Sei pouco sobre ornitologia. Há por esta península tantos bandos de aves à solta que isso ajudar-me-ia a compreender melhor o nosso habitat. Tal como observar pássaros, ouvir música é bastante prazenteiro para uma alma simples como a minha. Se posso, faço-o em simultâneo, de fones nos ouvidos e binóculos nos olhos, misturando aves, algumas raras, e melodias. Seria mesmo capaz de compilar uma banda sonora ornitológica. Ainda sou daqueles que aprenderam a entender o conceito de álbum mas, por pragmatismo, também faz “playlists” de momentos e ocasiões. Boas letras e trovas, para mim lírica pura, evadem-me de controvérsias, conceitos de estanqueidade literária e “nóbeis” atribuições.
Poucas vezes cheguei a um cantautor por conta própria, quase sempre alguém, ou algo, me guiou. Ligo bastante à crítica e às recomendações de uma amiga chegada, a casualidade.
A viajar, ainda adolescente pela palma da mão do Duarte Coxo (amigo além do fado), cheguei ao Jorge. O Sérgio acompanhava as noites bem passadas na casa do mestre Jorge Neto. Graças ao ouvido versado do meu cunhado Francisco von Gilsa conheci Joaquín, “el hombre del traje gris”. No entanto, não sei graças a quem ou o quê, fui apresentado ao Juan Manuel. Quatro melros de guitarra a tiracolo, jograis do meu e do tempo dos meus pais, que se deixaram apanhar nas minhas arapucas e, graças a artimanhas de caça para alimentar algo mais que o meu corpo, são magníficos exemplares das minhas capturas como caçador de versos e cantigas.
“Só” por existir, só por caminhar por bairros de amor e em alguns lados errados da ingenuidade, descansei num qualquer “Domingo no Mundo”. Descobri que também Rimbaud andara por desertos do amor e, no primeiro dia do resto da minha vida, mergulhei num mar inconcebível, “Pongamos que hablo de Madrid”, onde até a passarada vai ao psiquiatra e as princesas não querem ser princesas. Ali, no cruzamento de todos os caminhos, rumei ao “Mediterrâneo”, à cidade condal, assumindo a minha afeição por Antonio Machado e Miguel Hernández. A Hernández só pedi perdão por o Portugal de Salazar o ter entregado à “Guardia Civil” ao tentar cruzar a fronteira para exilar-se dum franquismo que o “mataria sem música, com os seus grandes olhos azuis abertos soterrados debaixo do vazio ignorante”.

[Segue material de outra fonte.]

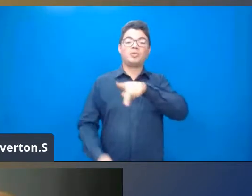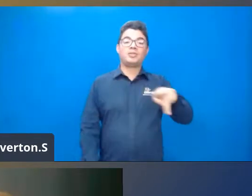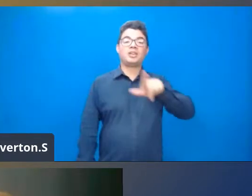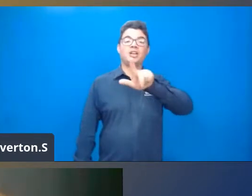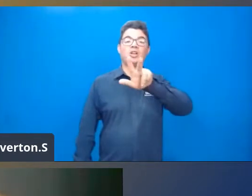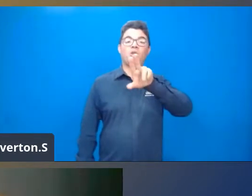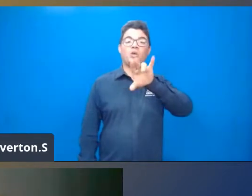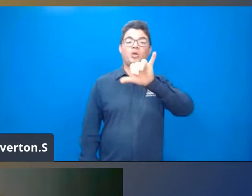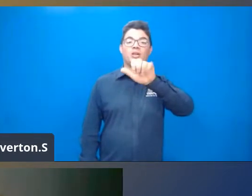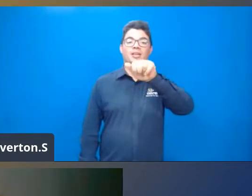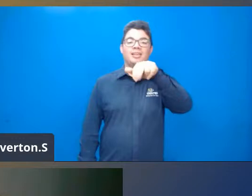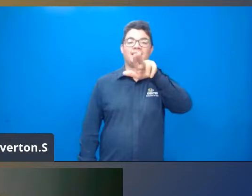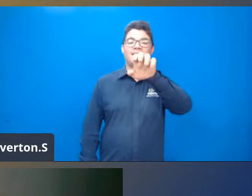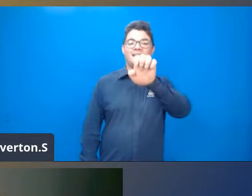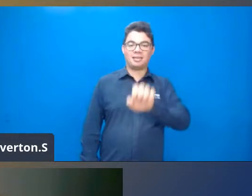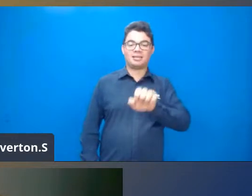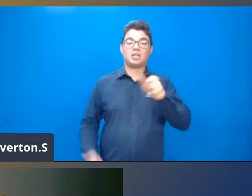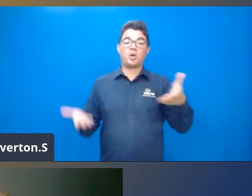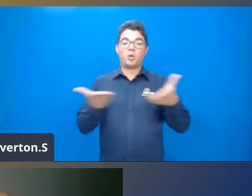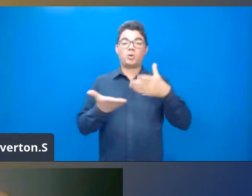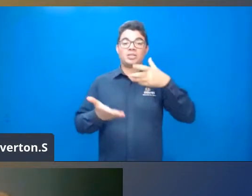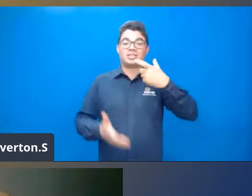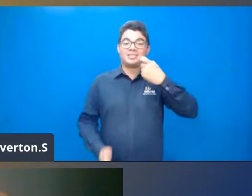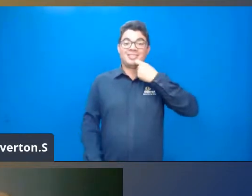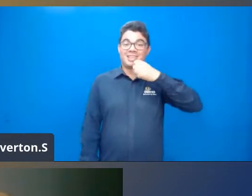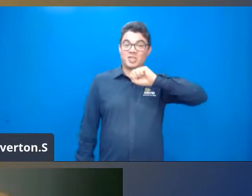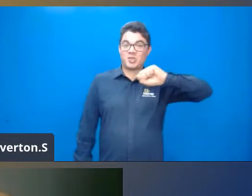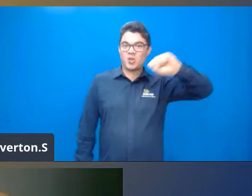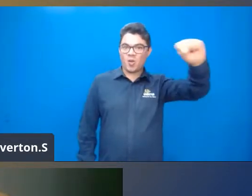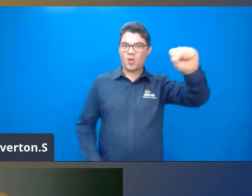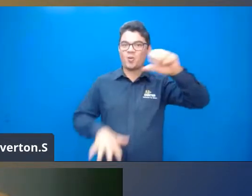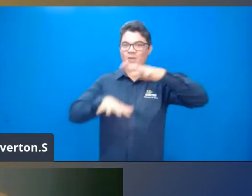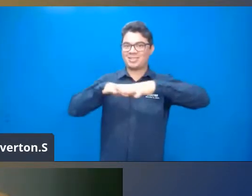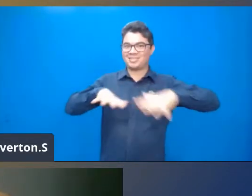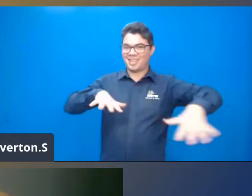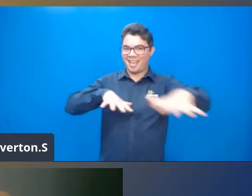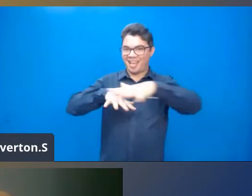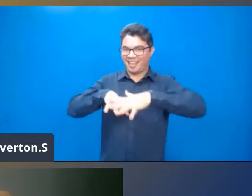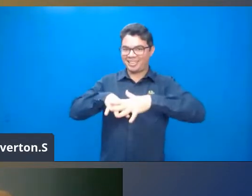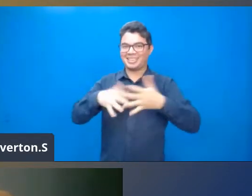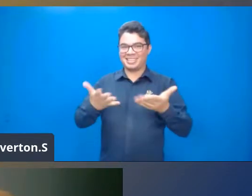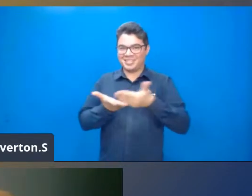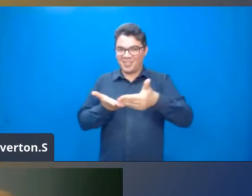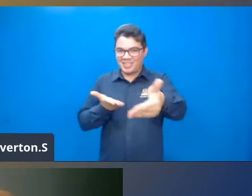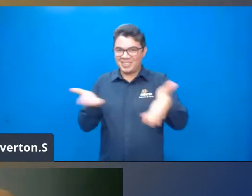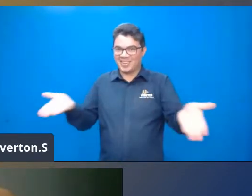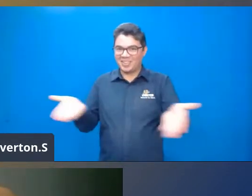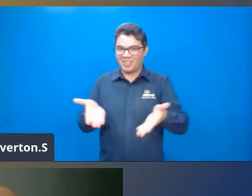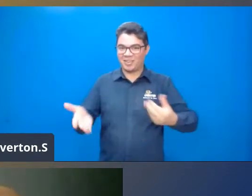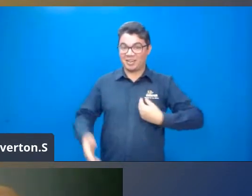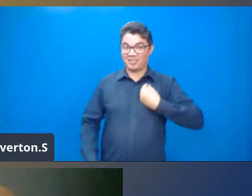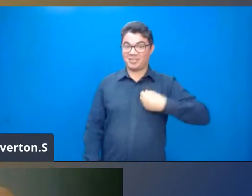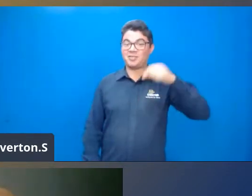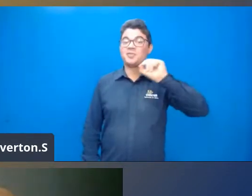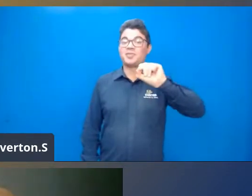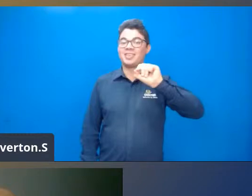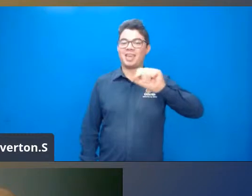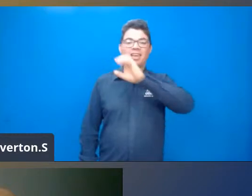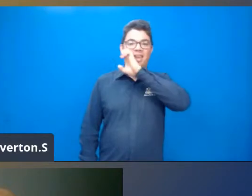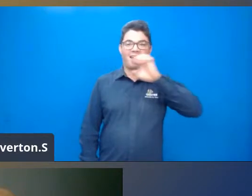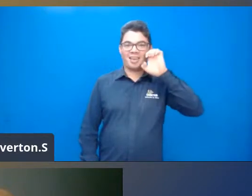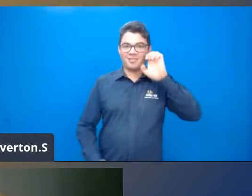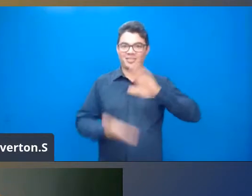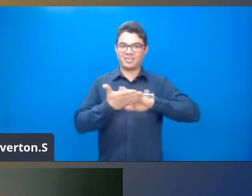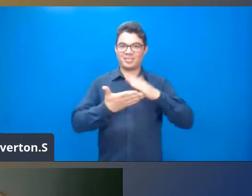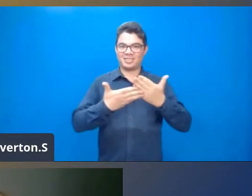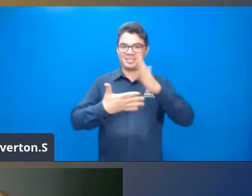estamos aqui no nosso sextou nas exatas, sextou com a presença do Everton, que é nosso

Desde o ninho se aprende a voar, desde um esconderijo tornado público se levantam voos solitários. Passadas horas ermitas a subir céu aprende-se a contemplar a companhia, a sincronia, dum bater de asas experiente e carregado de sabedoria. Se a solo o Jorge Palma e o Sérgio Godinho são magníficos, juntos são soberbos. Aqui em Espanha, o mesmo se aplica a Joaquín Sabina e a Juan Manuel Serrat, esses amigos tão diferentes que podiam ter nascido do mesmo parto.
Curiosamente, encontro muitas parecenças urbanas, com tendência a pisar o acelerador do excesso, nas obras de Palma e Sabina. Igualmente nas de Godinho e Serrat, ambas interventivas e fraternais. Sei que Jorge Palma conhece o Joaquín Sabina. Num final dum concerto, envergonhado mas atrevido, perguntei-lhe enquanto lhe pedia um autógrafo. Quanto aos outros, não faço a mínima ideia, porém espero atrever-me a perguntar ao Sérgio Godinho, aquando da sua “tourné” poética por Badajoz, Cáceres e Plasencia, sobre o seu congénere Serrat.
Quando me falam de destino, costumo dizer não acreditar no determinismo da palavra. Não o digo muito convicto, digo-o com a “boca pequenina”, recordando o obstetra da família quando se fala de ampliar a família. Mas, se tal sina, desígnio cósmico, fado, ou qualquer outro sinónimo sem volta atrás, existe, espero que em pleno voo, a sobrevoar a península, estes pássaros se cruzem. Prometo estar atento, como bom caçador, sem munição, só com o coração.